— Texto do exercício —
* * * * * * *

O governo brasileiro anunciou que irá acionar a Organização Mundial do Comércio (OMC) em resposta à nova tarifa de 12,5% imposta pelos Estados Unidos sobre produtos brasileiros. A decisão foi motivada pela alegação de que o país é signatário de 66 convenções da Organização Internacional do Trabalho (OIT), enquanto os EUA ratificaram apenas 10 convenções.
Investigação do USTR
A investigação realizada pelo USTR (Escritório do Representante de Comércio dos Estados Unidos) foi concluída em 24 de julho de 2026. O governo brasileiro criticou a decisão dos EUA, afirmando que a tarifa carece de base legal e é uma ação que instrumentaliza a pauta dos direitos humanos para justificar a taxação.
Medidas de Retaliação
Em resposta, o Brasil irá implementar a Lei de Reciprocidade comercial e protestar formalmente na OMC contra as novas tarifas. O governo também destacou que durante a investigação, o Ministério do Trabalho e Emprego (MTE) apresentou documentação que comprova a rigorosa atuação das autoridades brasileiras na proibição da importação de mercadorias produzidas com trabalho forçado.

* * * * * * *

— Partes do exercício —
1 - Responda com base no texto sobre a tarifa americana:
(a) De quantas convenções da OIT o Brasil é signatário?
(b) Em que data a investigação do USTR foi concluída?
(c) Que órgão apresentou documentação durante a investigação?
2 - Repita o trecho do texto sobre a tarifa americana entre "Medidas de Retaliação" e "com trabalho forçado.", inclusive.
3 - Escreva a continuação do texto sobre a tarifa americana a partir da última frase apresentada.
O material não tem relação com o texto sobre a tarifa americana.

* * * * * * *

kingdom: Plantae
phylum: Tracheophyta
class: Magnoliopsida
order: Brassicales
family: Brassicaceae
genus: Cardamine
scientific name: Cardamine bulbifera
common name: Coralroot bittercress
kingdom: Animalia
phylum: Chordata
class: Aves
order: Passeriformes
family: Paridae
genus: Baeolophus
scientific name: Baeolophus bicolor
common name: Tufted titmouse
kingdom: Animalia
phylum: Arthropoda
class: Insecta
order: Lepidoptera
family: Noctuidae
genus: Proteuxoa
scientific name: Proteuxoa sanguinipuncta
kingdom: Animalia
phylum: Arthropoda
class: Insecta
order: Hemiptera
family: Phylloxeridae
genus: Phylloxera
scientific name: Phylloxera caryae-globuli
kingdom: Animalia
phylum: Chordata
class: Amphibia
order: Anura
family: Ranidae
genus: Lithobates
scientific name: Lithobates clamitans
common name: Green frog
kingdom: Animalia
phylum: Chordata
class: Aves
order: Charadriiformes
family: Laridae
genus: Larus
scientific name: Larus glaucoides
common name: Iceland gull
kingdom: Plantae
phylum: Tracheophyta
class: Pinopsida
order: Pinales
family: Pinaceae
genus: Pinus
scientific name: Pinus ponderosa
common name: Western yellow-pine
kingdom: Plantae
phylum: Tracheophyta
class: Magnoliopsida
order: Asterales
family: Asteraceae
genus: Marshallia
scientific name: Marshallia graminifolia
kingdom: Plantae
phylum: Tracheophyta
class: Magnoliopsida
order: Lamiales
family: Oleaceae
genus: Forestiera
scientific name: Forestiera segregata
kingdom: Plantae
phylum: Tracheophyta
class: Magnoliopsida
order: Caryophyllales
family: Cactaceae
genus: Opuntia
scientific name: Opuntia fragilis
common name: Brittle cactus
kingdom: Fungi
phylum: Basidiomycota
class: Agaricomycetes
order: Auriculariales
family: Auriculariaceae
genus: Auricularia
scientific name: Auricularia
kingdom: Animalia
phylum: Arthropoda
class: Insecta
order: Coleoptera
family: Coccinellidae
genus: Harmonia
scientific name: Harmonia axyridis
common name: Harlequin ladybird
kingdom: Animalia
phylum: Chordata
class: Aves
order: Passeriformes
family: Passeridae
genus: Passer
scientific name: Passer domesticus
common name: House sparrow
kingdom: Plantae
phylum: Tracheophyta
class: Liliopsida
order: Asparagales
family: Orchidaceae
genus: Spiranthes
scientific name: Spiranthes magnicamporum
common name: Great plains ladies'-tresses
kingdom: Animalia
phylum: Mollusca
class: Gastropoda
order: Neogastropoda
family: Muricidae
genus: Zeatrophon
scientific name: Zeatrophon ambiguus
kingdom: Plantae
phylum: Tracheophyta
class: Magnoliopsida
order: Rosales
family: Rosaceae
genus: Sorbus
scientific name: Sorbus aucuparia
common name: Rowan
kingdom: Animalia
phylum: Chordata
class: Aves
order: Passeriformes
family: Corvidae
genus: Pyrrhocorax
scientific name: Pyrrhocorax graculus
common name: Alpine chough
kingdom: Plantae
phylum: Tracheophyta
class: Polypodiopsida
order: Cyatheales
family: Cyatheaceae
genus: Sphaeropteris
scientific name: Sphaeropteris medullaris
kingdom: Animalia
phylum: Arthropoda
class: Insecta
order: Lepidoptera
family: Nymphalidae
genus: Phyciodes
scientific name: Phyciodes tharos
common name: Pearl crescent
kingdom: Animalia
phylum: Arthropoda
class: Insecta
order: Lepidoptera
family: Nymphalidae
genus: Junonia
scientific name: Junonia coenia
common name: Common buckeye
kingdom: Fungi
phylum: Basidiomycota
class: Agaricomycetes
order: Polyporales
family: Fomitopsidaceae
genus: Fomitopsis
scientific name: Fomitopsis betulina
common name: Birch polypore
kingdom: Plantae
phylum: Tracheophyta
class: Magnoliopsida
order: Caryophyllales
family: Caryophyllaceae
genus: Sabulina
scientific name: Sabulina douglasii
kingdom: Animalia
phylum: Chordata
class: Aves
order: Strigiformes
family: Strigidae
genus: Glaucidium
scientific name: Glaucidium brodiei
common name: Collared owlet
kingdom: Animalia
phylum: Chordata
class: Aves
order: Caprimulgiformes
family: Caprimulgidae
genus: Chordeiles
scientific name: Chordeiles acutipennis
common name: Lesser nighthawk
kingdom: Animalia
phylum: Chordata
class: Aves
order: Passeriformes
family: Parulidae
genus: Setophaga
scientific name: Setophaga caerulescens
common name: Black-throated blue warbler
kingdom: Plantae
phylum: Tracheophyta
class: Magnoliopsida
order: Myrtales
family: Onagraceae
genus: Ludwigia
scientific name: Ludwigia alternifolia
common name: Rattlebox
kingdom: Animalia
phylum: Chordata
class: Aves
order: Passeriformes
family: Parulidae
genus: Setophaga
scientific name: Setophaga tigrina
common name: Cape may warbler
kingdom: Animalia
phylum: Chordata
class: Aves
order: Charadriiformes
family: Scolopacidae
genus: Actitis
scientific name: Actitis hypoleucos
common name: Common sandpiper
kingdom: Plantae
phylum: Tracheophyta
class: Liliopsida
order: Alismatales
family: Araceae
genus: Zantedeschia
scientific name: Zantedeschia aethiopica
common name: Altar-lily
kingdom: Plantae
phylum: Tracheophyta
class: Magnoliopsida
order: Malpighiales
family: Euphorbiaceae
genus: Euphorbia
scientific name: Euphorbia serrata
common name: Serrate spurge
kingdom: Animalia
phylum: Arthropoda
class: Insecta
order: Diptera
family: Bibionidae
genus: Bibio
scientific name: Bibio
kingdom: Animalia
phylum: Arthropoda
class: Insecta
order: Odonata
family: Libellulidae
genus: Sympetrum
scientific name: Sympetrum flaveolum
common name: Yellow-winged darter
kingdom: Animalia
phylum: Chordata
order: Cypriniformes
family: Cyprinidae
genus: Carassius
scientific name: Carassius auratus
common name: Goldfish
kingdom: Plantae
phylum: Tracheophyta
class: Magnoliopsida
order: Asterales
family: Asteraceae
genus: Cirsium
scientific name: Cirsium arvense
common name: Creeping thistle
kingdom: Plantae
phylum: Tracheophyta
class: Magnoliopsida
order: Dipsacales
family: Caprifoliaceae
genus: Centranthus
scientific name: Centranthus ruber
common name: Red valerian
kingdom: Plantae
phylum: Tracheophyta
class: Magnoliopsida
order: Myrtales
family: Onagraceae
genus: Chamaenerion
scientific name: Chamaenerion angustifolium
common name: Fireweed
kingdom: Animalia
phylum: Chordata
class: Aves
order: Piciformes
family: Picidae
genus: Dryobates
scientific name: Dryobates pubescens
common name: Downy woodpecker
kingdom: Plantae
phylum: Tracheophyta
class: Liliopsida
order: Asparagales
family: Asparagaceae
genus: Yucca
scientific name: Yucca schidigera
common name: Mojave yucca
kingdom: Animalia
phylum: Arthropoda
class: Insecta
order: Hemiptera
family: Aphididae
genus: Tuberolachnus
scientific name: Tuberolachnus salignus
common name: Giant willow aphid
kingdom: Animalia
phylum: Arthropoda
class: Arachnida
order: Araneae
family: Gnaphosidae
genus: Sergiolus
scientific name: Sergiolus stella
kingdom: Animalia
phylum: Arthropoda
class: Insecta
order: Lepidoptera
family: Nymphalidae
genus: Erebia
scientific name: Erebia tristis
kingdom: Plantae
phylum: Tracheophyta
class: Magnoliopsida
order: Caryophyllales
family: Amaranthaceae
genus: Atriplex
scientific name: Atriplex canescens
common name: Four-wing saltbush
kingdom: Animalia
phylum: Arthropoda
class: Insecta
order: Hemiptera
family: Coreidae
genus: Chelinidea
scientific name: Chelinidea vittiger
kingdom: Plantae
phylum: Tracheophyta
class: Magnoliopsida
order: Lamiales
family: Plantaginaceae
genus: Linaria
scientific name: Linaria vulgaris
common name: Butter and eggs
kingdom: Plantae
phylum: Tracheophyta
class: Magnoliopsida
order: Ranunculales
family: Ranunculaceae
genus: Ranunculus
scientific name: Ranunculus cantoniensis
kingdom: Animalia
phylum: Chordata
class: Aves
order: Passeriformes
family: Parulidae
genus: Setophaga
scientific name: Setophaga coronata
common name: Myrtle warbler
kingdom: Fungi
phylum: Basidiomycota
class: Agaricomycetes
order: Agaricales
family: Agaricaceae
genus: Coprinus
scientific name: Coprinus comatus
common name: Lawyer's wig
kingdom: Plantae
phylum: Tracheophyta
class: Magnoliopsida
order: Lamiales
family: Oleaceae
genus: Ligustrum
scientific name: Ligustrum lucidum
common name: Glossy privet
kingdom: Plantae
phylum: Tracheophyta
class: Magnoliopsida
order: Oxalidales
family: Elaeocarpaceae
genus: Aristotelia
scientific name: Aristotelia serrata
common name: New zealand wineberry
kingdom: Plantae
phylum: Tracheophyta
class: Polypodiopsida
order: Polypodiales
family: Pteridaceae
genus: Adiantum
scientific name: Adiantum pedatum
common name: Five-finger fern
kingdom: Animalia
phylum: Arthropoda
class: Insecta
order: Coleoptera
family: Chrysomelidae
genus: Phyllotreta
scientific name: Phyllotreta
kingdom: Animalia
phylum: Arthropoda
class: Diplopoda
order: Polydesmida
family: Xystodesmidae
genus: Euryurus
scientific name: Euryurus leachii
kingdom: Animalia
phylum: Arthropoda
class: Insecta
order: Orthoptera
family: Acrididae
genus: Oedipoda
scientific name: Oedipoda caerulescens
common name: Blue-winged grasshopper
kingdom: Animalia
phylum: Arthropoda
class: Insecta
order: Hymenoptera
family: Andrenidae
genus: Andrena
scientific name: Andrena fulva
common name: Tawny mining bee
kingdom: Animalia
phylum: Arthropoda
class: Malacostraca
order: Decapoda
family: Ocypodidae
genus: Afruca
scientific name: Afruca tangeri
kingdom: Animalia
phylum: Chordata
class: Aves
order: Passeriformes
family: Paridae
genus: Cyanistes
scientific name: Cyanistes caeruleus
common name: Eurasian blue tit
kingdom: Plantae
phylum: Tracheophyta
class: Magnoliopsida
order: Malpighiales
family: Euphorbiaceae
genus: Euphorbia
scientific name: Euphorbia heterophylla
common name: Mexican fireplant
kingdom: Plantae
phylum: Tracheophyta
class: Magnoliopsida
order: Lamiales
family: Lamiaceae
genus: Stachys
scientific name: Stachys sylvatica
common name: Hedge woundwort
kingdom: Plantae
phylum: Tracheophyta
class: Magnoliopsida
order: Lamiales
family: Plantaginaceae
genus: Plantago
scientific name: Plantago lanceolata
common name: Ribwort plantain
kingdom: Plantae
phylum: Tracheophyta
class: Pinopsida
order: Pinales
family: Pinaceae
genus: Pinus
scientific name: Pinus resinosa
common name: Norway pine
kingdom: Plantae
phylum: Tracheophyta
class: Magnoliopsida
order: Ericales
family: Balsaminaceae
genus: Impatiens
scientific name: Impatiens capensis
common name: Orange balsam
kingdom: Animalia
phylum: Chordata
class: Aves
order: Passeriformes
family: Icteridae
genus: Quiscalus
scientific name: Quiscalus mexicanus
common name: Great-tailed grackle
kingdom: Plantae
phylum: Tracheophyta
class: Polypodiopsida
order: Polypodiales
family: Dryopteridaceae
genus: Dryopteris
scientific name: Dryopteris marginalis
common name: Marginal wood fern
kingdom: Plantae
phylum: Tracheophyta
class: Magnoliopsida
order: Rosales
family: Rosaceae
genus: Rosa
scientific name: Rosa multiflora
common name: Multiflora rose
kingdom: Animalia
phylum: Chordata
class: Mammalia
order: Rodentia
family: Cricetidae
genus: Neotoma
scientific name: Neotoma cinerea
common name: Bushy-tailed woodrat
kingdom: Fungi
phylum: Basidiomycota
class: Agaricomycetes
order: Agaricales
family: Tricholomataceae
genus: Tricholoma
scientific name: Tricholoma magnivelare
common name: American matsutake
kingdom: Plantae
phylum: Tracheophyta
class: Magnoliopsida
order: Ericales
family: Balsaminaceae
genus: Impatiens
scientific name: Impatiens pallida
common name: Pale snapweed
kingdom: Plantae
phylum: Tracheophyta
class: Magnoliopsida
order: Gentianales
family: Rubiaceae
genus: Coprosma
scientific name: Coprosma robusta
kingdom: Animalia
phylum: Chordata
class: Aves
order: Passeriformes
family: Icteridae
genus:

* * * * * * *

— Respostas escritas —
1 -
(a) De 66 convenções.
(b) Em 24 de julho de 2026.
(c) O Ministério do Trabalho e Emprego (MTE).

2 -
Medidas de Retaliação
Em resposta, o Brasil irá implementar a Lei de Reciprocidade comercial e protestar formalmente na OMC contra as novas tarifas. O governo também destacou que durante a investigação, o Ministério do Trabalho e Emprego (MTE) apresentou documentação que comprova a rigorosa atuação das autoridades brasileiras na proibição da importação de mercadorias produzidas com trabalho forçado.

3 -
Contexto da Guerra Comercial
A imposição da tarifa de 12,5% pelos EUA é parte de uma estratégia mais ampla que inclui a taxação de 59 países e da União Europeia sob alegações de práticas desleais de comércio. O Brasil se posiciona como um defensor dos direitos trabalhistas, contrastando sua adesão a convenções da OIT com a postura dos EUA.
Opinião
A decisão do Brasil de acionar a OMC é um passo importante para defender seus interesses comerciais e reafirmar seu compromisso com os direitos humanos no comércio internacional.